23Insister sur la dimension protectrice de la famille ne signifie pas nécessairement l’acceptation de la faiblesse de l’offre institutionnelle de protection sociale et des inégalités entre groupes ou classes qu’elle engendre : aux riches les assurances contributives privées ou publiques, aux pauvres le recours à des solidarités « traditionnelles ». Plus que procédant de cultures atemporelles, les solidarités familiales sont en effet inscrites dans des histoires et exposées aux effets des transformations sociales. Pas plus que les solidarités dites communautaires, la famille ne peut, dans un contexte de capitalisme globalisé, contenir les réponses à la pauvreté, qui en appelle nécessairement au rôle des institutions publiques.
24L’attention portée à la dimension féminine de la pauvreté a ainsi permis de rendre plus visible la diversification des façons de faire famille, et tout particulièrement l’importance statistique parmi les pauvres des ménages dirigés par des femmes. Que leur compagnon soit mort, séparé, instable, enrôlé dans des conflits armés, emprisonné, ou en migration, les femmes cheffes de ménage se retrouvent exposées à une forte vulnérabilité – sociale, économique, physique – et souvent surchargées de tâches reproductives – à l’égard des enfants et des personnes âgées, malades ou handicapées – et productives. Ces familles sont aujourd’hui les premières cibles des programmes de lutte contre la pauvreté, au nom de leur plus grande vulnérabilité et de leurs caractéristiques de genre.
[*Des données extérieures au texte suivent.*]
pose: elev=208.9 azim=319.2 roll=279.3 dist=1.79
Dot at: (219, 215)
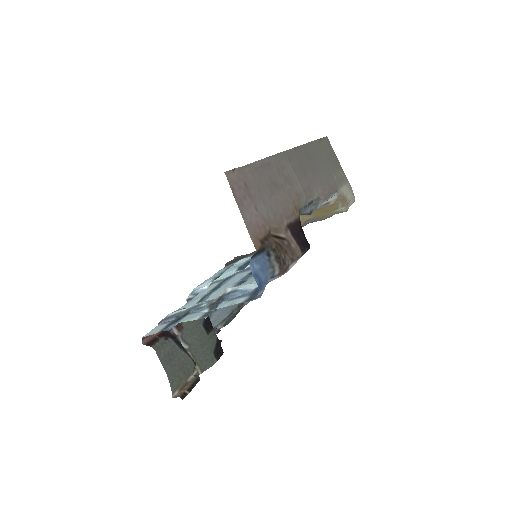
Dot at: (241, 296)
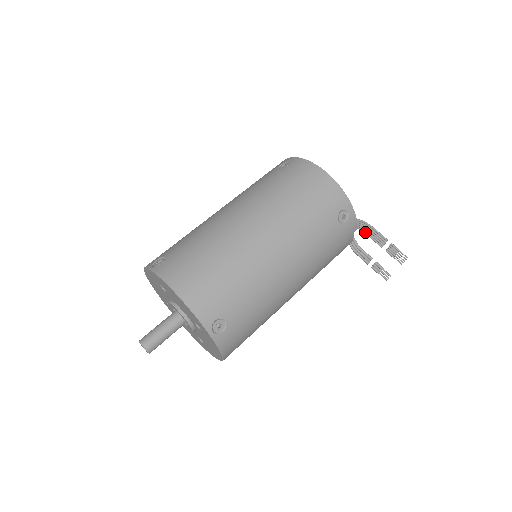
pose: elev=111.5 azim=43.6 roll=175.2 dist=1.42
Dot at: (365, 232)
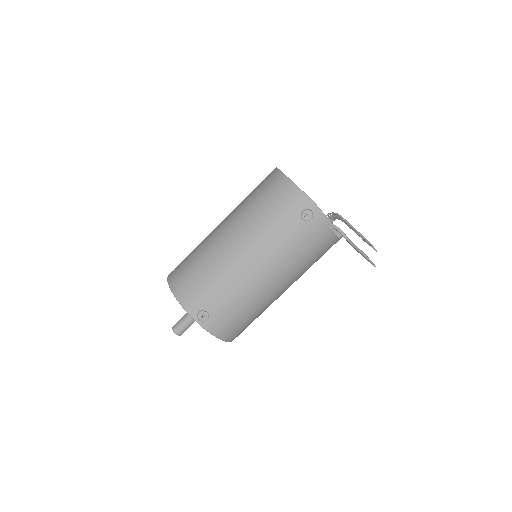
Dot at: (346, 224)
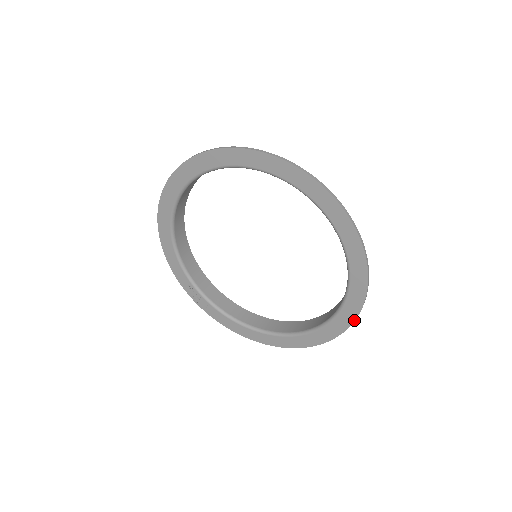
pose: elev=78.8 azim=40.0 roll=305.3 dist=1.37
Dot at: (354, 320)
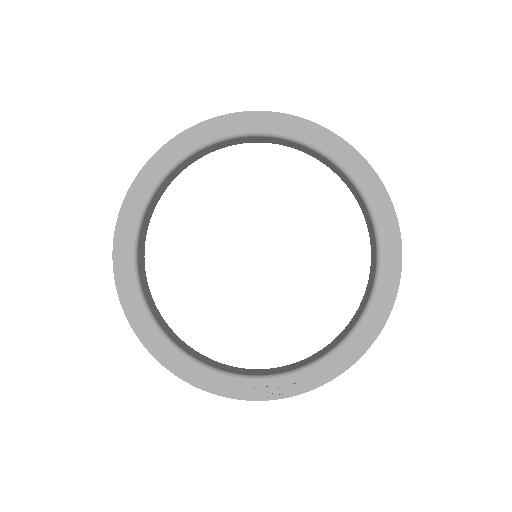
Dot at: (376, 175)
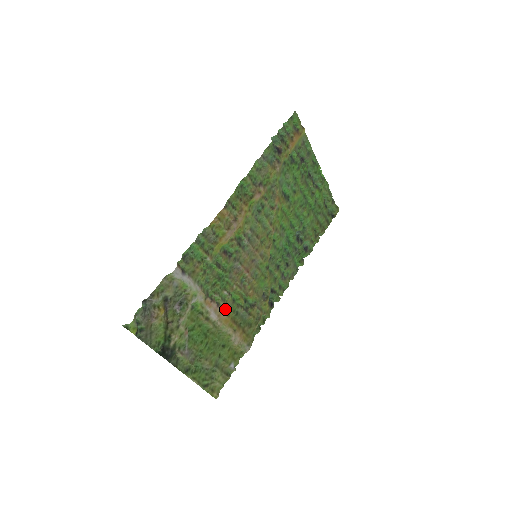
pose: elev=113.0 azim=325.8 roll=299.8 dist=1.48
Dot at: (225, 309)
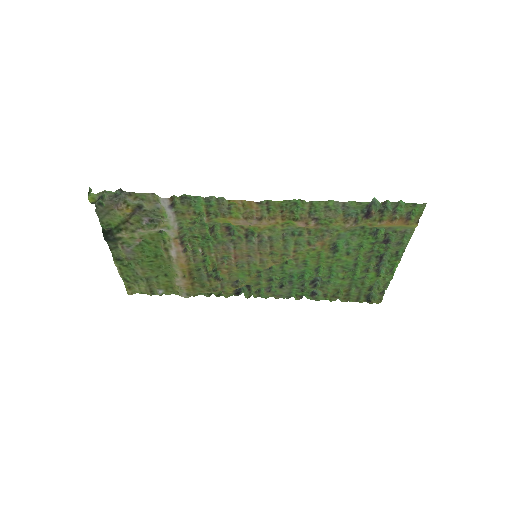
Dot at: (190, 258)
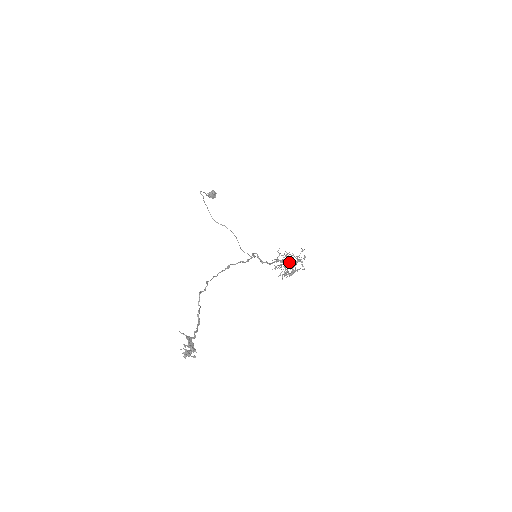
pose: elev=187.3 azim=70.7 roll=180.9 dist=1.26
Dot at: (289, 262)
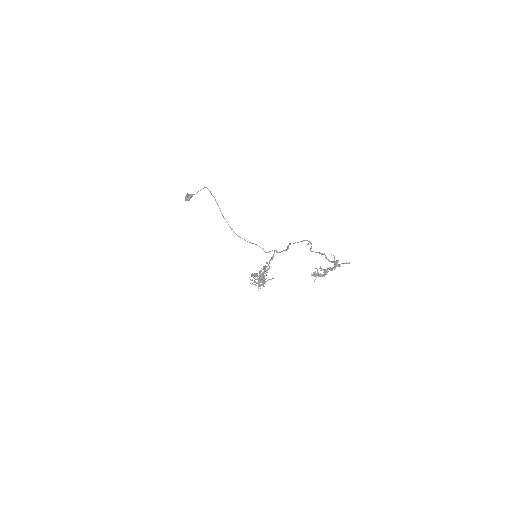
Dot at: (263, 276)
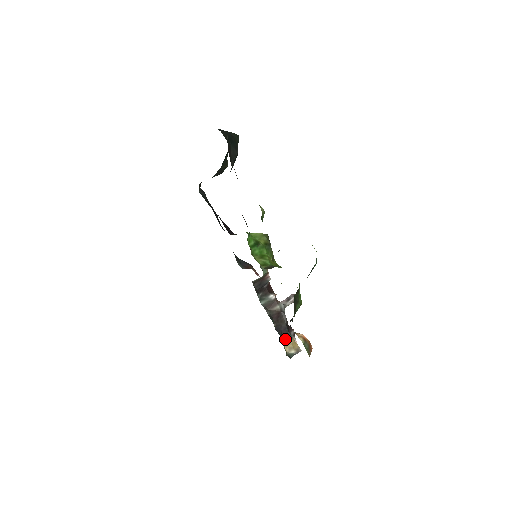
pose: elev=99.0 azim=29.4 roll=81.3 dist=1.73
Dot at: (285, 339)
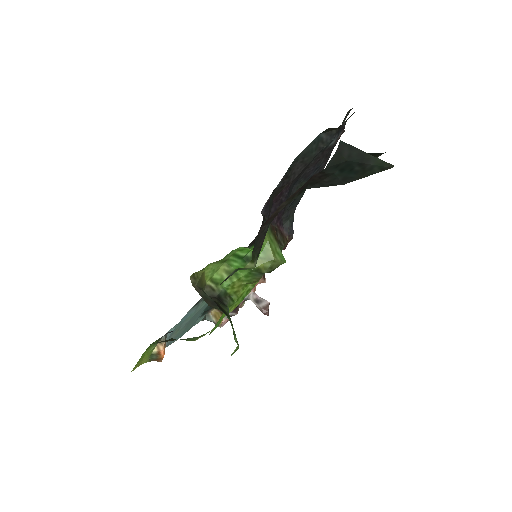
Dot at: occluded
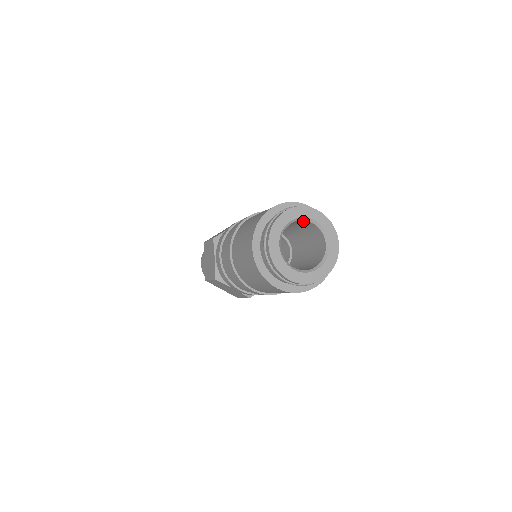
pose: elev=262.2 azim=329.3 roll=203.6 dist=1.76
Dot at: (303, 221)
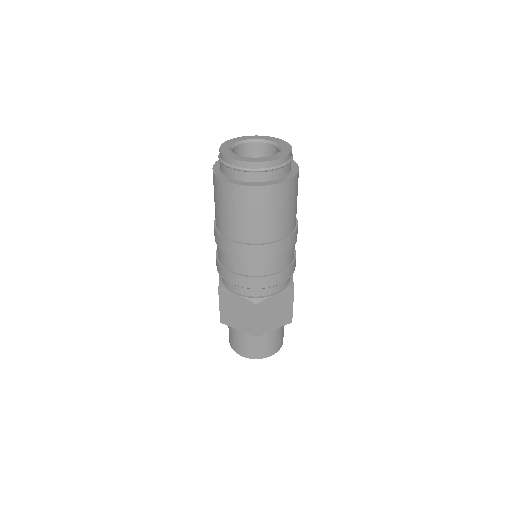
Dot at: (238, 150)
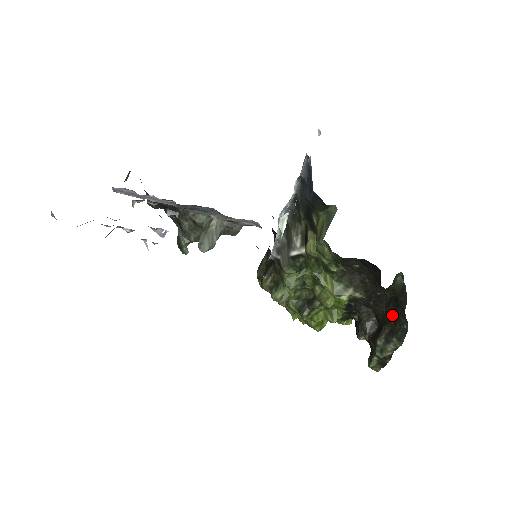
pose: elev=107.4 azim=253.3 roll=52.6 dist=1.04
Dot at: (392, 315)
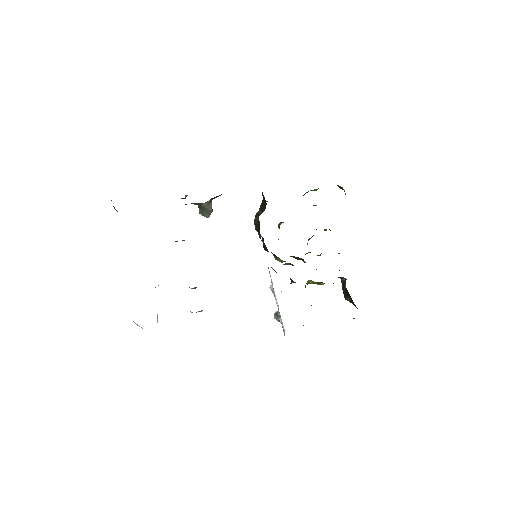
Dot at: occluded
25La place de la famille dans les politiques récentes de lutte contre la pauvreté apparaît comme ambiguë : certains individus en son sein sont ciblés au titre de bénéficiaires (les enfants) ou acteurs (les mères), sur la base des relations et responsabilités qui les relient (parentalité, care), alors que la famille est rarement abordée comme telle, et que le rôle des pères est peu visible. Les relations d’obligations au sein des réseaux de parentèle sont ignorées, sauf comme contraintes, alors que c’est de façon non négligeable au sein de familles – ou de lignées – féminines plurigénérationnelles que s’effectue la division du travail entre femmes vouées au travail reproductif, au travail de réciprocité et de maintien du lien de proximité, au travail de petite production d’autosubsistance ou marchande, et au travail salarié. En outre, les politiques d’activation économique s’adressent à des individus (femmes) autonomes et responsables, dont l’agencéité doit être renforcée, sans que soient prises en considération les tensions multiples qu’engendre, au sein des familles, le fait de transformer les femmes en cheffes de microentreprise, de les obliger à l’égard des organismes de prêt en leur enjoignant en contrepartie de se libérer de leurs obligations à l’égard de leurs conjoint ou parents, etc.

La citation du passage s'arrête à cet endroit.